▸ DOCUMENT PASSAGE

▬▬▬

Well, whitewater junkie, I hope you at least got to watch the Saints beat the Vikings while WE were merely running the Salt at 1500cfs. No TV down there in the sunny canyon on Sundays. 

It was fun meeting yakkeranna at the top as evil Kenny and I drove up and they said "are you here to boat?" and Kenny says "If you're here to shuttle we are!" and the boating was on with no hiking required. Salt was fun- had my first swim in three years, easy clean up after my keeper hole let me out after somewhere between 30 seconds and an hour. And for some reason the roll didn't work after 4 trys-excuses are- water too cold, tired from unplanned side surf, first time in boat since Dec2nd, didn't drink enough the night before, etc. New rocks(like 2' size small boulder rocks) had fallen about 150' from where we parked the truck at the bottom of the shuttle while we were boating. That place is falling apart.

That afternoon Kenny and I went over to the Tonto and the next day(yesterday the 25th) did the lower box section. It was running somewhere around 700 to 1000 , the gauge does a weird jump from 248cfs to 1070 during the time we were there but I think something jammed it because at that time the Tonto was just dropping from the 12,700 cfs peak from the day before, from the 60k peak on the 22nd.

▬▬▬

▸ DATA BELOW

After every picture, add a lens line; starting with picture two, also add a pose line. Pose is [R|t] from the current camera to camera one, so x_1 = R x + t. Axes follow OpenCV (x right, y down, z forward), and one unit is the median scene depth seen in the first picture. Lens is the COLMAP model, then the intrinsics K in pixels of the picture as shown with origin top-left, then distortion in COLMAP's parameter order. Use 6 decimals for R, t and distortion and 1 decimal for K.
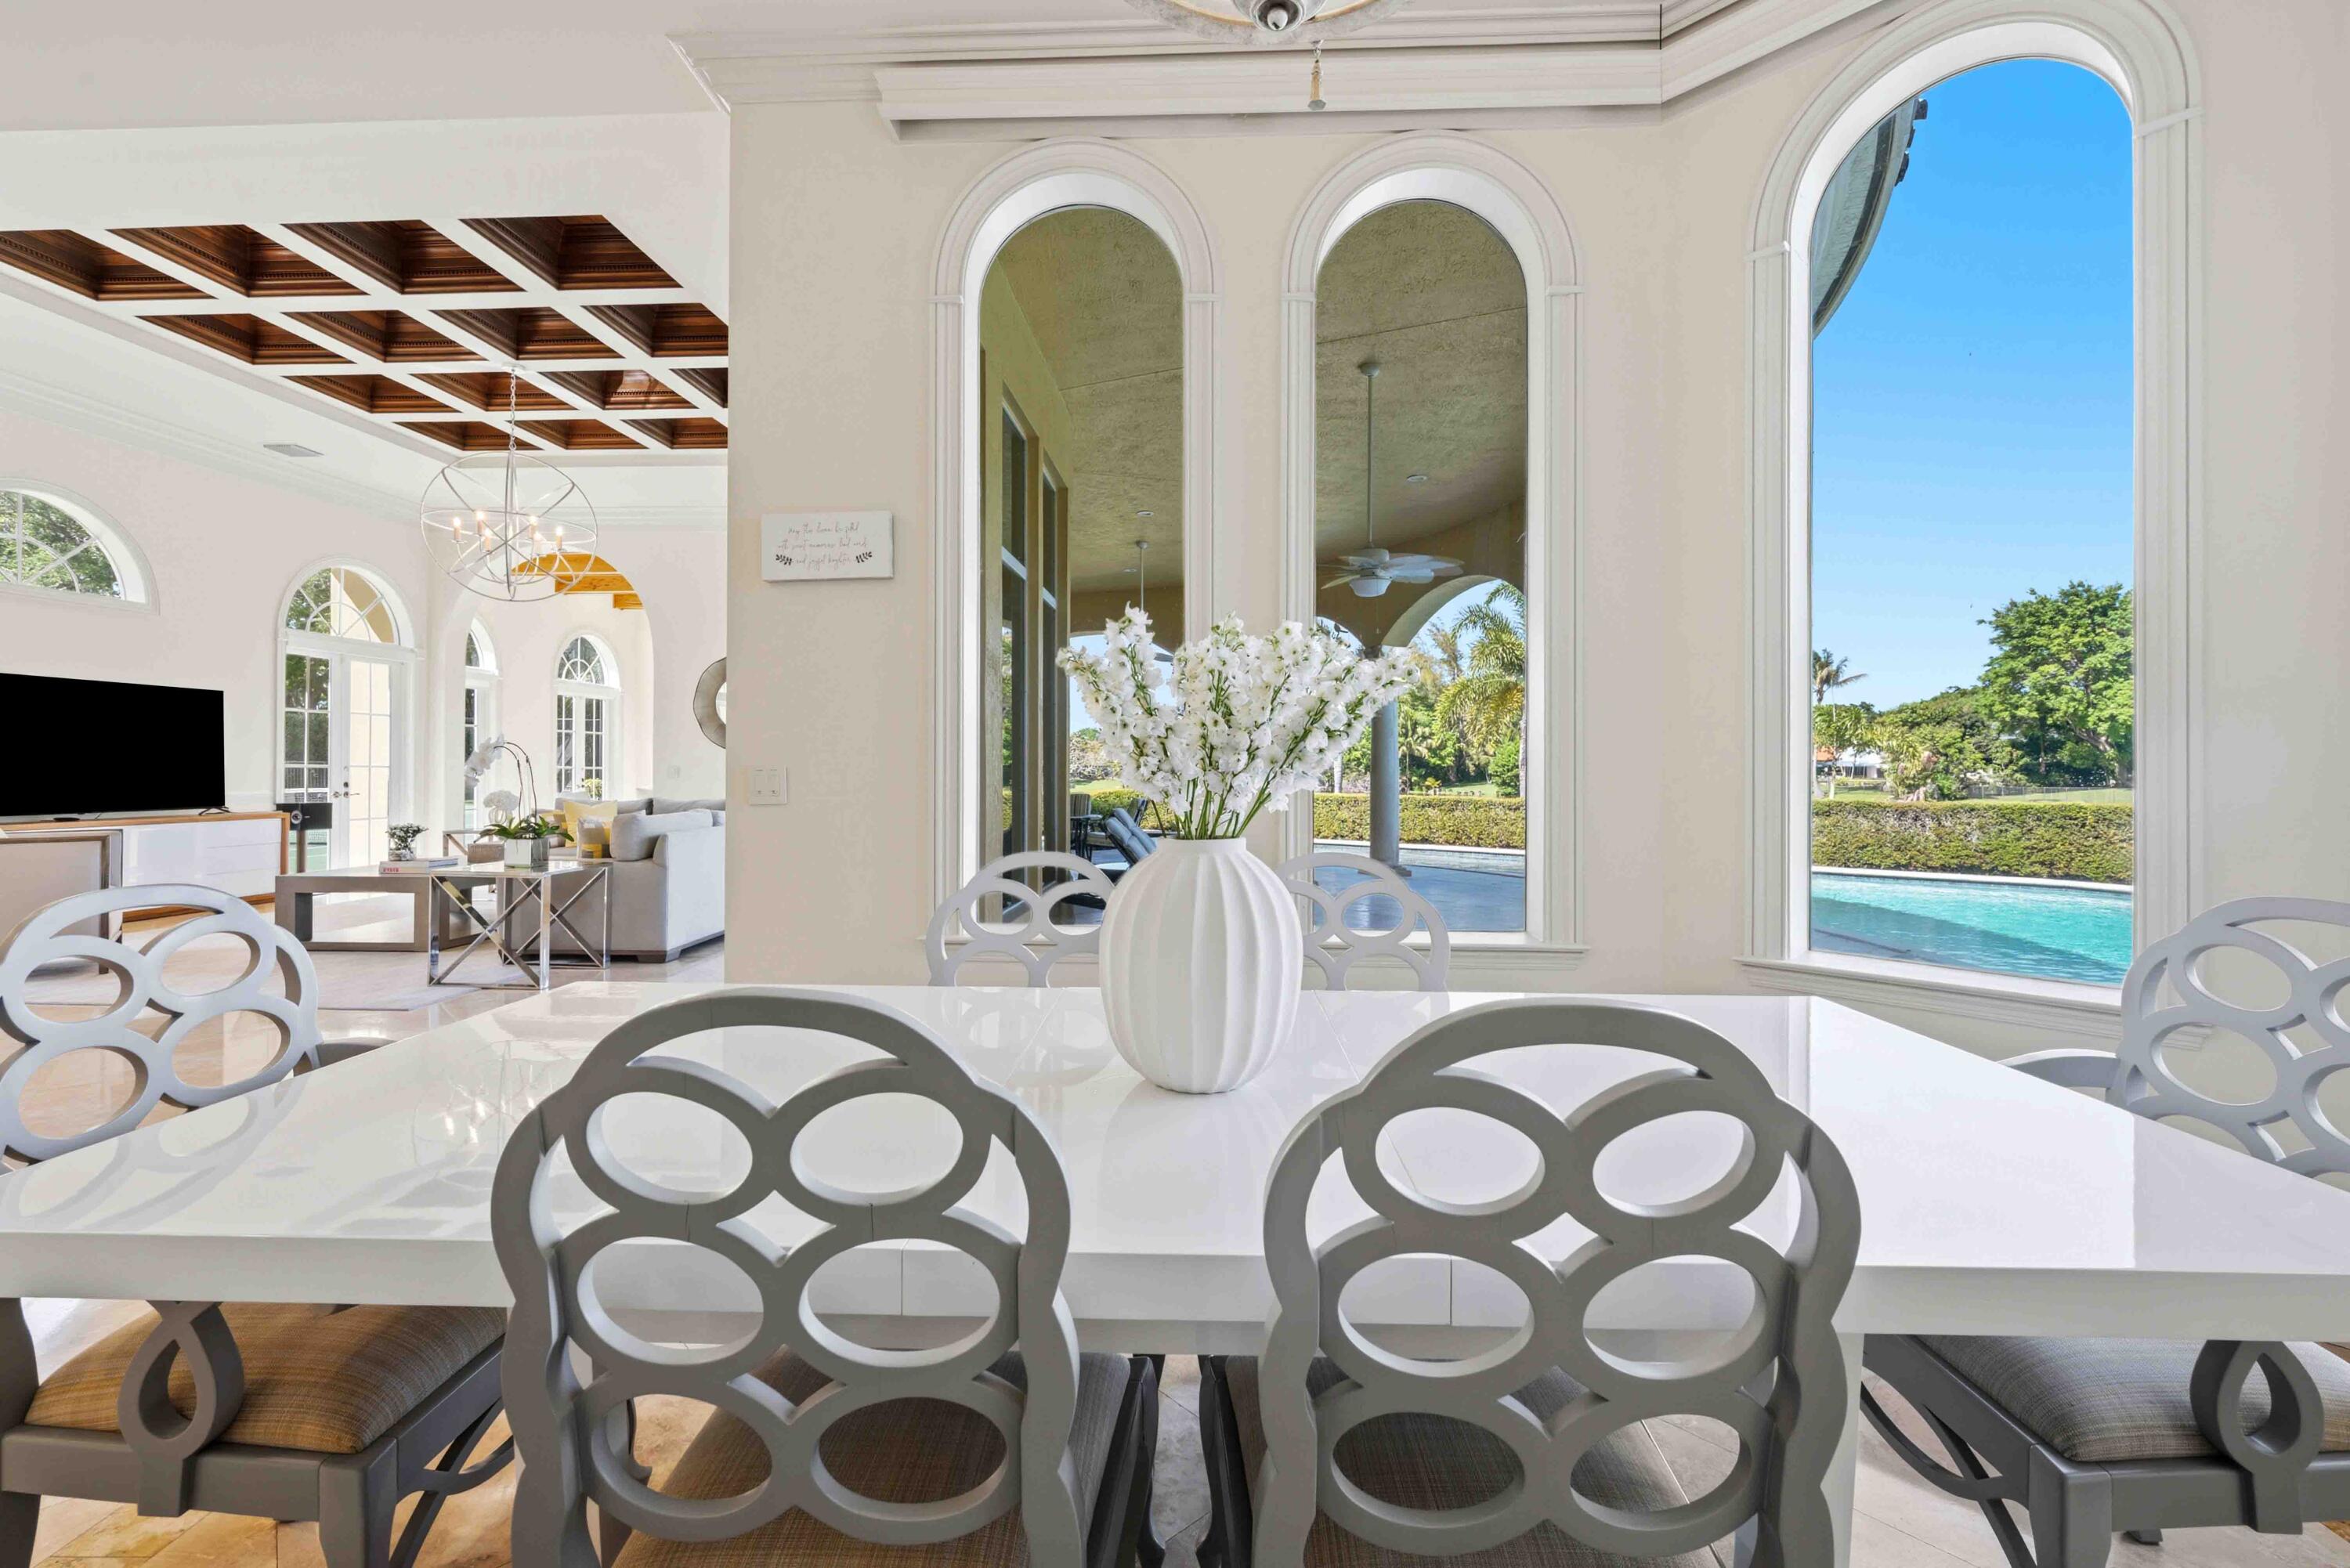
lens RADIAL K [[1040.2, 0, 1172.5], [0, 1040.2, 762.2], [0, 0, 1]] dist [-0.001277, 0.000336]
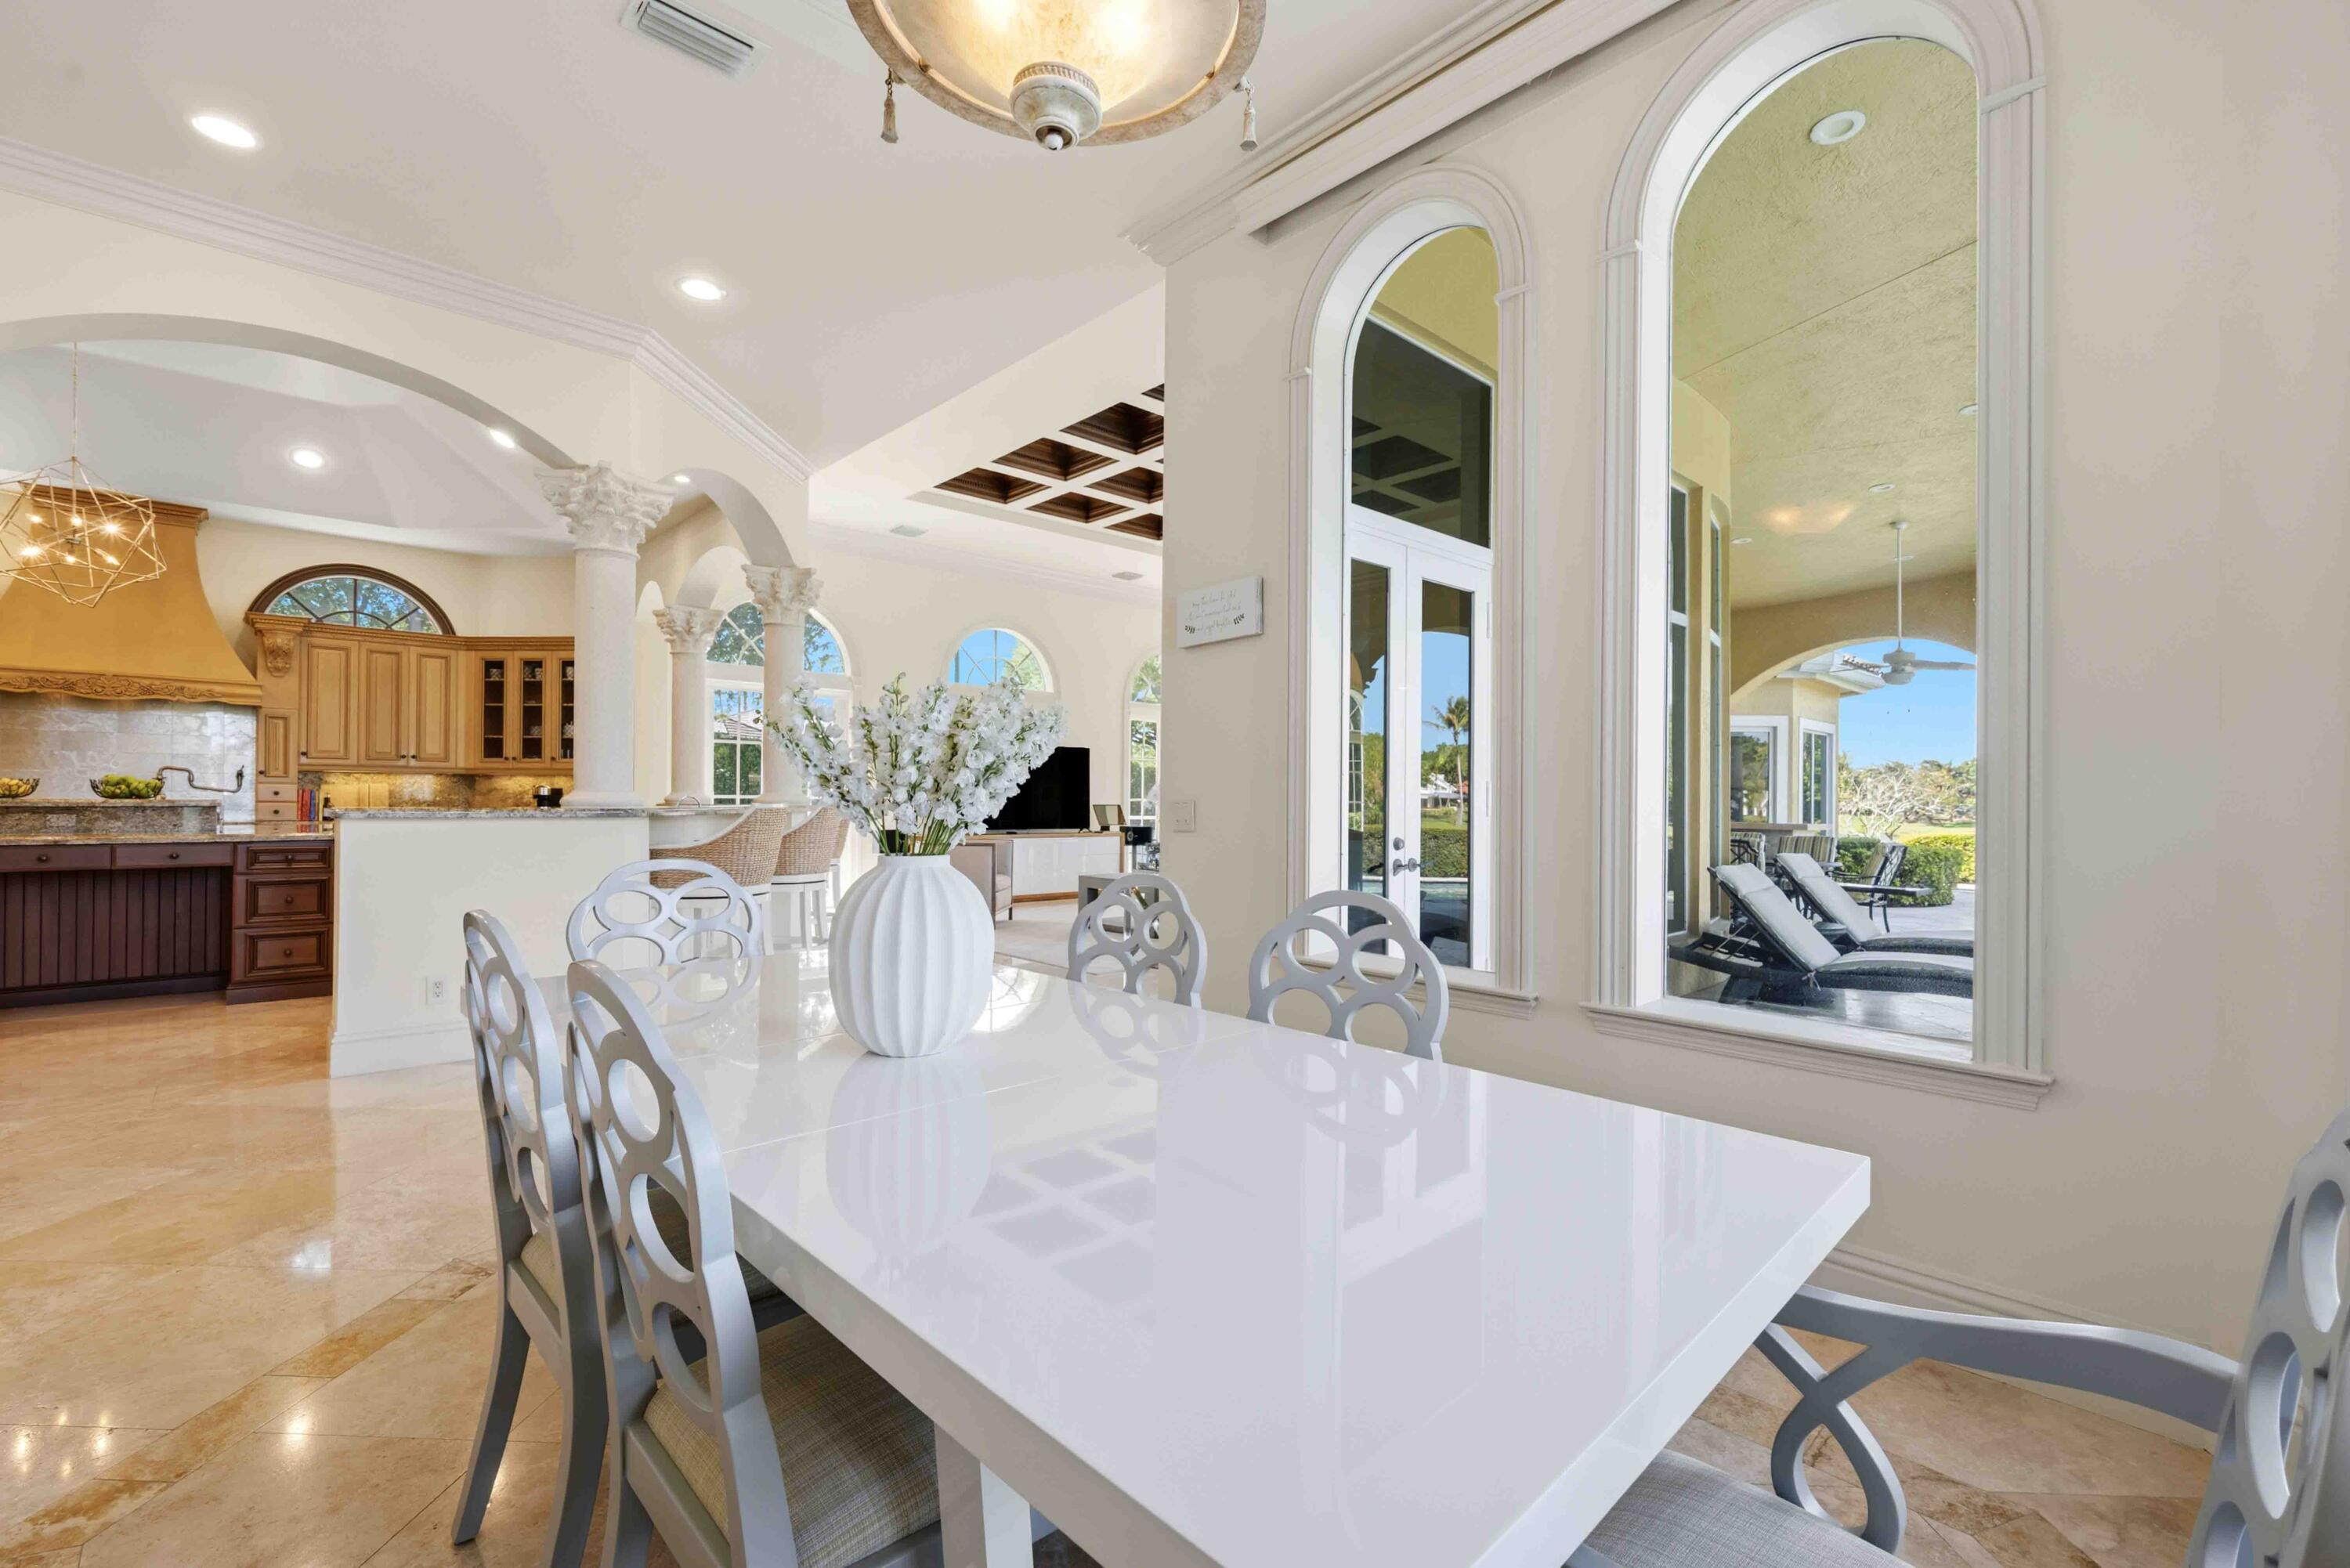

▬▬▬

▸ TASK INSTRUCTIONS
(1) List the excuses the river trip report gives for the roll not working.
(2) Continue the river trip report from its last sentence.
The material has no connection to the river trip report.

▸ RESPONSES BY ITEM NUMBER
(1)
- Water too cold
- Tired from an unplanned side surf
- First time in the boat since Dec 2nd
- Didn't drink enough the night before

(2)
In any case, it was thoroughly enjoyable, and we were able to catch a local at the mailboxes at Jakes corner to run our shuttle for a slight fee. From shuttle to shuttle was 3 and a half hours. Weather was sunny, low 50's, One unintentional roll, and we never did see any of the trailers the local told me had washed down the canyon with the flood- or maybe the styrofoam panels and sleeping bag in the Rye creek drainage were trailer remnants. Definitely worth the trip.


----------



## yakkeranna (Jul 8, 2009)

I agree, Sealion! We were definitely stoked to see you two pull up at the put-in, and good on you for hitting up the Tonto. It was definitely worth the drive for me to get down there and run something. Maybe we'll see you again on the river somewhere.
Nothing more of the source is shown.